I'm a carpenter (contractor).  I believe the work that mathematicians pursue is important.  I also like purdy things.


----------



## ambush80 (Dec 10, 2015)

StripeRR HunteRR said:


> I can't answer that, the purpose, for a machine any more than I can answer it for you. I can barely answer it for myself.
> 
> It would likely ponder the same things we do. The nature of the universe, even likely butting up into the question of theology. I would be very interested indeed if a true artificial intelligence came to the conclusion that there is a God and which one gets picked. Would it say "Creator" generally, or would it say God or Allah? Would it invent a new one? Would we not be its God?
> 
> Here's a different question, though; what gender or gender identity would it assign itself and how would it come to that conclusion? Sure, if it's modeled on a human brain, a la Halo, it would likely carry that forward as "given" information. But what if we created it from scratch?



I think it would quickly realize that We don't fit the definition of God.  An interesting question is what will an AI do when it learns about the concept of God?  I imagine that it would consider the sources of it, knowing full well the history of its inception/revelation (for the believers) and the philosophical arguments about it.  At that point it may decide that spending time to confirm God is pointless.  If it looks for God I imagine that it will try to use math or perhaps some other "sensory" system that it might have developed.

I can't see an AI needing a gender of itself.  It may, in the early stages of it's development assign itself one either for our benefit or as a meant to its own ends.


----------



## StriperrHunterr (Dec 10, 2015)

ambush80 said:


> I think it would quickly realize that We don't fit the definition of God.  An interesting question is what will an AI do when it learns about the concept of God?  I imagine that it would consider the sources of it, knowing full well the history of its inception/revelation (for the believers) and the philosophical arguments about it.  At that point it may decide that spending time to confirm God is pointless.  If it looks for God I imagine that it will try to use math or perhaps some other "sensory" system that it might have developed.
> 
> I can't see an AI needing a gender of itself.  It may, in the early stages of it's development assign itself one either for our benefit or as a meant to its own ends.



I don't see why an AI would limit itself to math, or other sensory systems. I think it would look at the question as a whole and ponder all inputs on it. Like I said a long while back, the fact that nearly every civilization has a creation story that, in general, can be considered to line up on certain details can be interpreted as evidence to support a creator, or support that humans across geographical separations all have the same need to explain the conundrum and that the answers given were done because a great many people believed and accepted it. Other notions, like the monkey mixer, were left out because they weren't accepted in great enough quantity. 

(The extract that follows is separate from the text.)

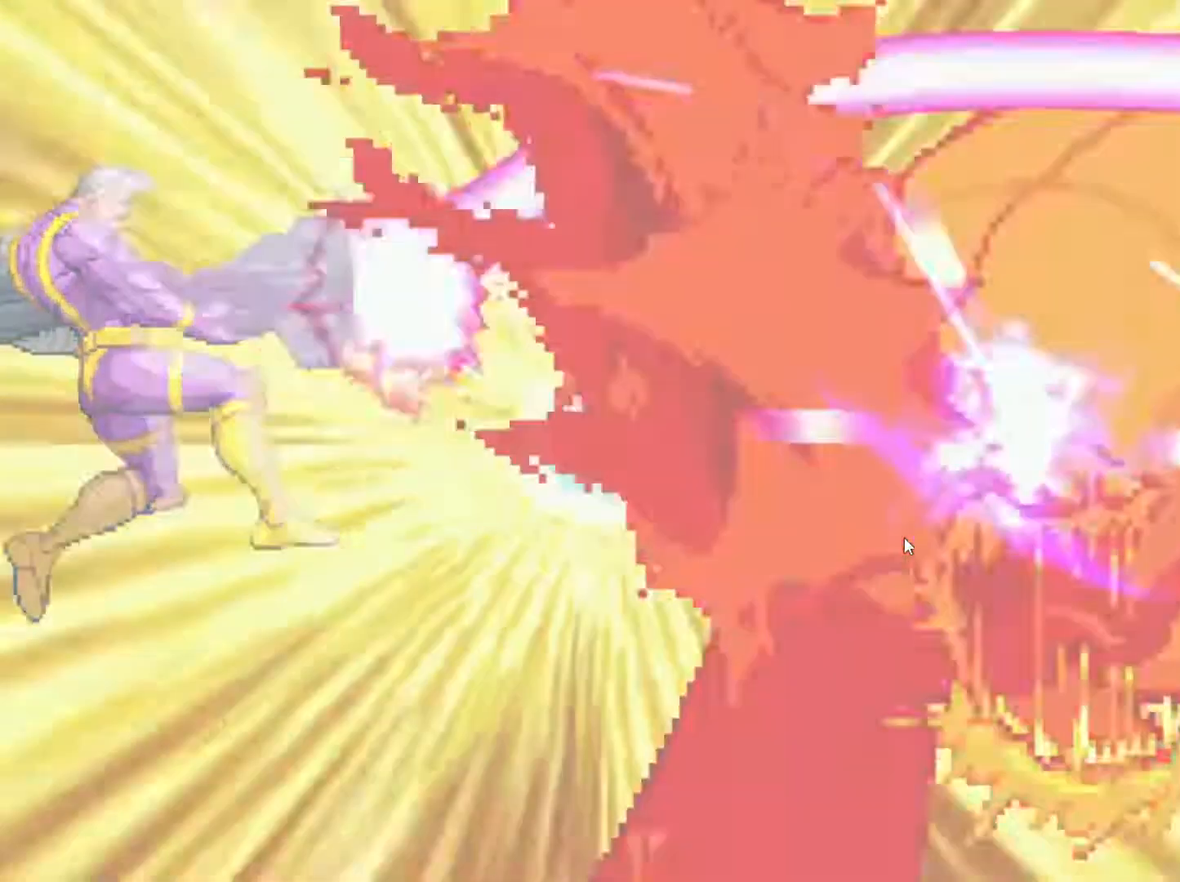
{"buttons": [], "left_stick": "center", "events": [[150, "SQUARE", "up"], [167, "TRIANGLE", "up"], [217, "left_stick", "center"], [333, "CROSS", "down"], [367, "CIRCLE", "down"], [400, "CROSS", "up"], [433, "CIRCLE", "up"]]}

One of the greatest traits of an self-aware intelligence, in our sample size of 1, is the question, "What am I?" If humans fall into either male, or female, for purposes of this discussion I'm leaving LBGTQ out of it and speaking strictly about hardware at birth, and we've told the AI that it is equal to us, that would mean that it should have a gender. Maybe it would self-assign based on traits normally associated with one, and how it compares/contrasts thereto. If it's more aggressive then that's a mark in the male column, and so on down the line, for example. Maybe it would "know" the answer as a result of being self-aware. For example, I'm male because of my hardware, but my innate programming also tells me that I am male, at least that's the way it feels to me. What if we removed the crutch of hardware, and had to come to the conclusion for ourselves? How would we do it? 

There's also the possibility that it would reject the premise of the question based on it not meeting the hardware requirements. It doesn't matter that I am male or female, because I'm not a sexual being, so the question is irrelevant. Single celled organisms, even if they were somehow conscious, probably wouldn't care about gender roles and identity. There are no children to raise, and reproduction is done asexually, so there's no evolutionary need for it. An AI being able to asexually reproduce, and similarly lacking in hardware, may feel the same way. If we put it into a shell that had the hardware, it may be different, though.


----------



## ambush80 (Dec 10, 2015)

StripeRR HunteRR said:


> I don't see why an AI would limit itself to math, or other sensory systems. I think it would look at the question as a whole and ponder all inputs on it.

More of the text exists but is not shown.